Bag items: heirloom cherry tomatoes, sweet walla walla onions, fresh basil, garlic, butter
Sad story: I used to dislike tomatoes. I know, it’s hard to believe. However, I am a convert now and credit heirloom tomatoes for the conversion! They are definitely my favorite and fortunately, they are in season now! If you aren’t a tomato fan and haven’t tried heirlooms, I’d encourage you to do so! The ones in your bag are fresh from the farm and have a mildly sweet flavor that is delicious on its own even.
If you already love tomatoes and are wondering what to do with all of the delicious heirloom cherry tomatoes in your bag, look no further! This yummy, low-calorie polenta tart is a perfect way to enjoy these little beauties when they are in season. It is pretty enough to serve to guests, and it’s healthy so that you don’t have to worry about a heavy, calorie-laden meal in the hot summer weather. Plus, just one medium-sized heirloom tomato contains about 20 percent of your recommended vitamin A and 40 percent of your recommended vitamin C for the day. So many reasons to enjoy it!
The tart might look complicated, but I promise it’s not! You simply mix up the polenta on the stovetop, bake it, add the topping, and you’re all set!
Pour the polenta into the prepared tart pan
Sweat the onions out!
Mix up the balsamic onions with tomatoes and basil
Bake just a few more minutes in the oven, garnish with basil, and you have this!
Polenta Tart with Heirloom Cherry Tomatoes and Balsamic Onions
2 c. cornmeal
¾ tsp. salt
6 c. water
½ c. grated parmesan
2 garlic cloves, minced
3 medium-sized sweet yellow onions, thinly sliced
1 tbsp. butter
½ tsp. salt
2 tbsp. balsamic vinegar
2 pints heirloom cherry tomatoes, halved (or you can do 1 pint heirloom, 1 pint cherry to give more color to the tart)
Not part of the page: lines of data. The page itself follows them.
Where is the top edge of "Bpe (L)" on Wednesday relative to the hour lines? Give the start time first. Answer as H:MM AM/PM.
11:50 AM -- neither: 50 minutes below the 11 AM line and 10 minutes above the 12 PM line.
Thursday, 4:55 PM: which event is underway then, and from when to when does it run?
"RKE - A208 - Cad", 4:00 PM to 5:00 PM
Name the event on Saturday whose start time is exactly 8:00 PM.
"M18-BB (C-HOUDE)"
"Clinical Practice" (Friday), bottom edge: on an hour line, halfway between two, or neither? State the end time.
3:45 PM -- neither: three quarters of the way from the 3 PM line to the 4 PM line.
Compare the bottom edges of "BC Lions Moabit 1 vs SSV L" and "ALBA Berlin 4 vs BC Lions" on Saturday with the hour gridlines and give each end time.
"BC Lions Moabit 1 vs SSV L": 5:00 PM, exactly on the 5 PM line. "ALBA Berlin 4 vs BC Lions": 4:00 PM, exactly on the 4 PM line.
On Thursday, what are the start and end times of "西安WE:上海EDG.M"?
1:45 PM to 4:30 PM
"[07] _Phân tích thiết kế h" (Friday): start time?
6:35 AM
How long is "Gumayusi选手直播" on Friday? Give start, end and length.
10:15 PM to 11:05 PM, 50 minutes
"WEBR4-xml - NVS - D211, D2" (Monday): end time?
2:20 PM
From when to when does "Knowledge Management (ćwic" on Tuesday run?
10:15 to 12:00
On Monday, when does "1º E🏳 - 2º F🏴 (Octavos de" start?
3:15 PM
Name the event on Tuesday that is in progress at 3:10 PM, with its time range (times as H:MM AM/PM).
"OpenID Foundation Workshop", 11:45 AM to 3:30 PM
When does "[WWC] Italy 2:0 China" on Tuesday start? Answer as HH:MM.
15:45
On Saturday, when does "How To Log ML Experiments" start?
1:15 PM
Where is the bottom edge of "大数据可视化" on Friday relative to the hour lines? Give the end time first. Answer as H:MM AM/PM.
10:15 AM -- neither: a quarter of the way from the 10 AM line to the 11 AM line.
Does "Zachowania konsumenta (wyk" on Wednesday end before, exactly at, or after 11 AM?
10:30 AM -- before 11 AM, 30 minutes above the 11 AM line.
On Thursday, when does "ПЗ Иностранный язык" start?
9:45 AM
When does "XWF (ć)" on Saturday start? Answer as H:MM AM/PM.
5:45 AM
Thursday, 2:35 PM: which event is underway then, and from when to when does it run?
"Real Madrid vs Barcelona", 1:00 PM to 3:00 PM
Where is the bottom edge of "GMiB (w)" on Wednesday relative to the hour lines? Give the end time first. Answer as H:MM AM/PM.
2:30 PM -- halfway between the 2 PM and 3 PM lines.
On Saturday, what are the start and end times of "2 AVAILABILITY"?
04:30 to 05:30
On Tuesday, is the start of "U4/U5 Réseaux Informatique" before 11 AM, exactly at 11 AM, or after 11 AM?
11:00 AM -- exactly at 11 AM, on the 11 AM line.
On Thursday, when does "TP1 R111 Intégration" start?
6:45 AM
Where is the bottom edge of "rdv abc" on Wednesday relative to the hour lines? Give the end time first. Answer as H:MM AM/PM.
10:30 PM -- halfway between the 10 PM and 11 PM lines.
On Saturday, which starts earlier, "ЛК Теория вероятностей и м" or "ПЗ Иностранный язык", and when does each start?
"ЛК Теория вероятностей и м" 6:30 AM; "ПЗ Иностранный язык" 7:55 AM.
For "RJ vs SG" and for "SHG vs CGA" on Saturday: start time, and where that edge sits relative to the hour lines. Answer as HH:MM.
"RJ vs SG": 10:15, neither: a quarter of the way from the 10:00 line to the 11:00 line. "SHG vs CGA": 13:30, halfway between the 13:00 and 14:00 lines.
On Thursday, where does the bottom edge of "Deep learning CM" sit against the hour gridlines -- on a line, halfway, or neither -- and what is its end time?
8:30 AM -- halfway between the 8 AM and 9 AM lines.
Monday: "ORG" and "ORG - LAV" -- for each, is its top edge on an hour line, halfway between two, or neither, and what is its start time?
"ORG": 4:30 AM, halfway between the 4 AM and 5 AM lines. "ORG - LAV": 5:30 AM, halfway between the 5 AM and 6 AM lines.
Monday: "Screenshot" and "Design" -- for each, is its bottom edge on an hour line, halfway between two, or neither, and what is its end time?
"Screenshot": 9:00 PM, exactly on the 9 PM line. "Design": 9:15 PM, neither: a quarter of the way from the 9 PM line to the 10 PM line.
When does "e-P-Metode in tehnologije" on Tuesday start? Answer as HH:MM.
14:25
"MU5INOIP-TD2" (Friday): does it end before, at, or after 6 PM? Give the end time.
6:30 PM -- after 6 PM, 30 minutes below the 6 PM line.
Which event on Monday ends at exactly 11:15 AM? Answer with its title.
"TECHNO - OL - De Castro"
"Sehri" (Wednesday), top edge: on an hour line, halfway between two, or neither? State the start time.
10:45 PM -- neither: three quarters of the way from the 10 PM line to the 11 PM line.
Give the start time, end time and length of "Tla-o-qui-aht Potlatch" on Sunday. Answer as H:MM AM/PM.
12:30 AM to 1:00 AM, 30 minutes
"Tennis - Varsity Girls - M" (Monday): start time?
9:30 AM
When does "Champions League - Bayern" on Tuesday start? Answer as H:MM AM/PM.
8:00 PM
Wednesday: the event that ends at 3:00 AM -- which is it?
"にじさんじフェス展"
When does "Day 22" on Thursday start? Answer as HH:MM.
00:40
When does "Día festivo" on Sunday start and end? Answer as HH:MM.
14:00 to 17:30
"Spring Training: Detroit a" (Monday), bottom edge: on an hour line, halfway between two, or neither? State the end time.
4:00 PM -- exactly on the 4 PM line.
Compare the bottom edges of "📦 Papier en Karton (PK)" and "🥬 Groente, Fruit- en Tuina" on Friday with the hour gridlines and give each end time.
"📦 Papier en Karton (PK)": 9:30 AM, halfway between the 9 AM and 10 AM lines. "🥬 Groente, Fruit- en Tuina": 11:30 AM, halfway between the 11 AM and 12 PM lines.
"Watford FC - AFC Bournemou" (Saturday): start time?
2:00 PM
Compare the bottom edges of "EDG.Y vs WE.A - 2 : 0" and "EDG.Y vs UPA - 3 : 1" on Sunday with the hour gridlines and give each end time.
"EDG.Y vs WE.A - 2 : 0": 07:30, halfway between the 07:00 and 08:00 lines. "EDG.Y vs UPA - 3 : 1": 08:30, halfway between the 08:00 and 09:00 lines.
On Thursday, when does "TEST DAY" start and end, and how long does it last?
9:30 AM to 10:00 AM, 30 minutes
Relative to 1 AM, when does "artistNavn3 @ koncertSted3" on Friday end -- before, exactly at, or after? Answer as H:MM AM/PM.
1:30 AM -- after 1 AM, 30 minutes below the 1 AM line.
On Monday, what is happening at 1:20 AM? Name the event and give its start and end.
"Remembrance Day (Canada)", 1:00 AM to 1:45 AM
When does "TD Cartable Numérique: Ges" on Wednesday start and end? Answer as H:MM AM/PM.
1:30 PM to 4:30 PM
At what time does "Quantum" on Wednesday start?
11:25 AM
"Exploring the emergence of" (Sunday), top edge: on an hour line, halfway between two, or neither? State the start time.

½ c. fresh basil, julienned, plus about 2 Tbsp. for topping/garnish
- Add salt to water and bring to a boil on the stove. When it reaches a boil, turn heat down to medium-low, and slowly add polenta, stirring or whisking to ensure smooth consistency. Once the mixture is smooth, add the parmesan and the garlic. When it gets to a moderately thick consistency (see photo), take off heat and pour into prepared tart pan with removable bottom. I used an 8″x11’”pan. Bake at 375 for 28 minutes.
- While the polenta is baking, add the butter to a hot pan and once melted, add the onions and salt. Cook approximately 10-15 minutes at low heat to draw out the moisture and brown the onions.
- When the onions are nearly done, add balsamic vinegar, and cook another 2-3 minutes, then remove from heat.
- Stir the basil, tomatoes, and onions together, then cover the polenta with the mixture and place back in the oven for 8 more minutes at 375.
- Garnish with additional basil, and enjoy!